**RECORD EXCERPTS**

- - - -

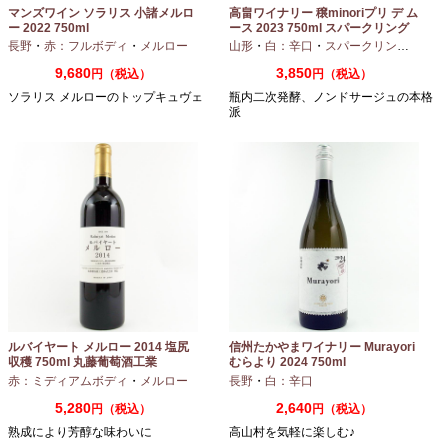
マンズワイン ソラリス 小諸メルロ
高畠ワイナリー 穣minoriプリ デ ム
ー 2022 750ml
ース 2023 750ml スパークリング
ワイン
長野
・
赤：フルボディ
・
メルロー
山形
・
白：辛口
・
スパークリングワイン
9,680
3,850
円（税込）
円（税込）
ソラリス メルローのトップキュヴェ
瓶内二次発酵、ノンドサージュの本格
派
ルバイヤート メルロー 2014 塩尻
信州たかやまワイナリー Murayori
収穫 750ml 丸藤葡萄酒工業
むらより 2024 750ml
赤：ミディアムボディ
・
メルロー
長野
・
白：辛口
5,280
2,640
円（税込）
円（税込）
熟成により芳醇な味わいに
高山村を気軽に楽しむ♪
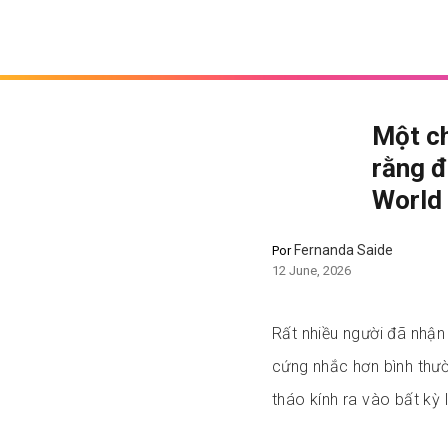
Một ch
rằng đ
World 
Fernanda Saide
Por
12 June, 2026
Rất nhiều người đã nhận 
cứng nhắc hơn bình thườ
tháo kính ra vào bất kỳ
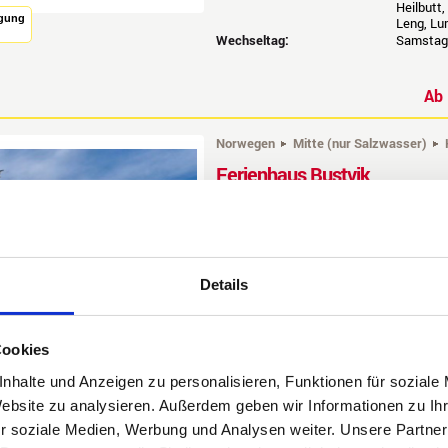
Heilbutt,
igung
Leng, Lu
Wechseltag:
Samstag 
A
Norwegen
Mitte (nur Salzwasser)
Ferienhaus Bustvik
Buchungscode: NMBUS
Ein kaum befischtes Angelrevier erwarte
Ferienhaus aus mit den zwei Alubooten err
überdurchschnittlich viele und große Fisc
Details
Größe:
2
140 m
W
Maximale Belegung:
8 Person
Mindesteilnehmerzahl:
keine
Cookies
Bootsklasse:
z.B. Ang
Besonders geeignet für:
Anfänger
nhalte und Anzeigen zu personalisieren, Funktionen für soziale
Entfernung Wasser:
5 m
Website zu analysieren. Außerdem geben wir Informationen zu I
Dorsch, P
Fische:
r soziale Medien, Werbung und Analysen weiter. Unsere Partner
Heilbutt,
Leng, Lu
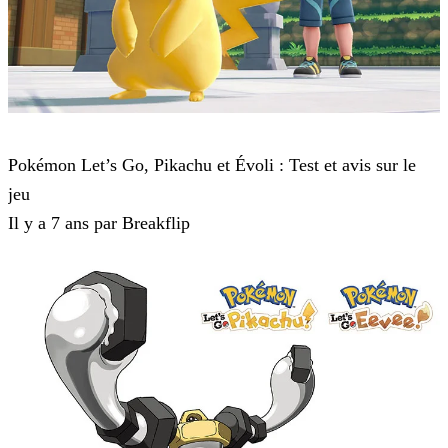
Pokémon : Let's Go, Pikachu et Pokémon : Let's Go, Évoli
Pokémon Let’s Go, Pikachu et Évoli : Test et avis sur le
jeu
Il y a 7 ans par Breakflip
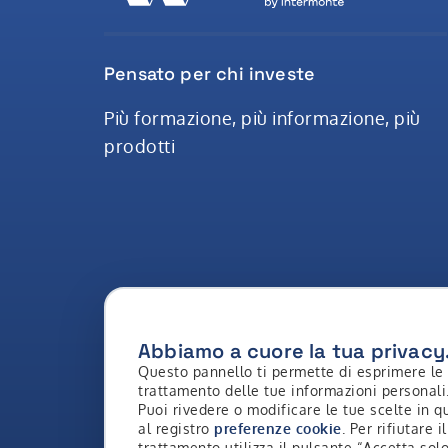
Pensato per chi investe
Più formazione, più informazione, più
prodotti
Abbiamo a cuore la tua privacy
Questo pannello ti permette di esprimere le 
trattamento delle tue informazioni personali
Puoi rivedere o modificare le tue scelte in
al registro
preferenze cookie
. Per rifiutare 
Copyright © 2026 - Intermonte SIM S.p.a. Al
trattamento utilizza il pulsante “Accetta solo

- - - -

**WRITTEN TASK**
Copy out every line of the data exactly, leaving the images behind.

**EXERCISE RESPONSE**
マンズワイン ソラリス 小諸メルロ
高畠ワイナリー 穣minoriプリ デ ム
ー 2022 750ml
ース 2023 750ml スパークリング
ワイン
長野
・
赤：フルボディ
・
メルロー
山形
・
白：辛口
・
スパークリングワイン
9,680
3,850
円（税込）
円（税込）
ソラリス メルローのトップキュヴェ
瓶内二次発酵、ノンドサージュの本格
派
ルバイヤート メルロー 2014 塩尻
信州たかやまワイナリー Murayori
収穫 750ml 丸藤葡萄酒工業
むらより 2024 750ml
赤：ミディアムボディ
・
メルロー
長野
・
白：辛口
5,280
2,640
円（税込）
円（税込）
熟成により芳醇な味わいに
高山村を気軽に楽しむ♪
Một ch
rằng đ
World 
Fernanda Saide
Por
12 June, 2026
Rất nhiều người đã nhận 
cứng nhắc hơn bình thườ
tháo kính ra vào bất kỳ
Heilbutt,
igung
Leng, Lu
Wechseltag:
Samstag 
A
Norwegen
Mitte (nur Salzwasser)
Ferienhaus Bustvik
Buchungscode: NMBUS
Ein kaum befischtes Angelrevier erwarte
Ferienhaus aus mit den zwei Alubooten err
überdurchschnittlich viele und große Fisc
Details
Größe:
2
140 m
W
Maximale Belegung:
8 Person
Mindesteilnehmerzahl:
keine
Cookies
Bootsklasse:
z.B. Ang
Besonders geeignet für:
Anfänger
nhalte und Anzeigen zu personalisieren, Funktionen für soziale
Entfernung Wasser:
5 m
Website zu analysieren. Außerdem geben wir Informationen zu I
Dorsch, P
Fische:
r soziale Medien, Werbung und Analysen weiter. Unsere Partner
Heilbutt,
Leng, Lu
Pokémon : Let's Go, Pikachu et Pokémon : Let's Go, Évoli
Pokémon Let’s Go, Pikachu et Évoli : Test et avis sur le
jeu
Il y a 7 ans par Breakflip
Pensato per chi investe
Più formazione, più informazione, più
prodotti
Abbiamo a cuore la tua privacy
Questo pannello ti permette di esprimere le 
trattamento delle tue informazioni personali
Puoi rivedere o modificare le tue scelte in
al registro
preferenze cookie
. Per rifiutare 
Copyright © 2026 - Intermonte SIM S.p.a. Al
trattamento utilizza il pulsante “Accetta solo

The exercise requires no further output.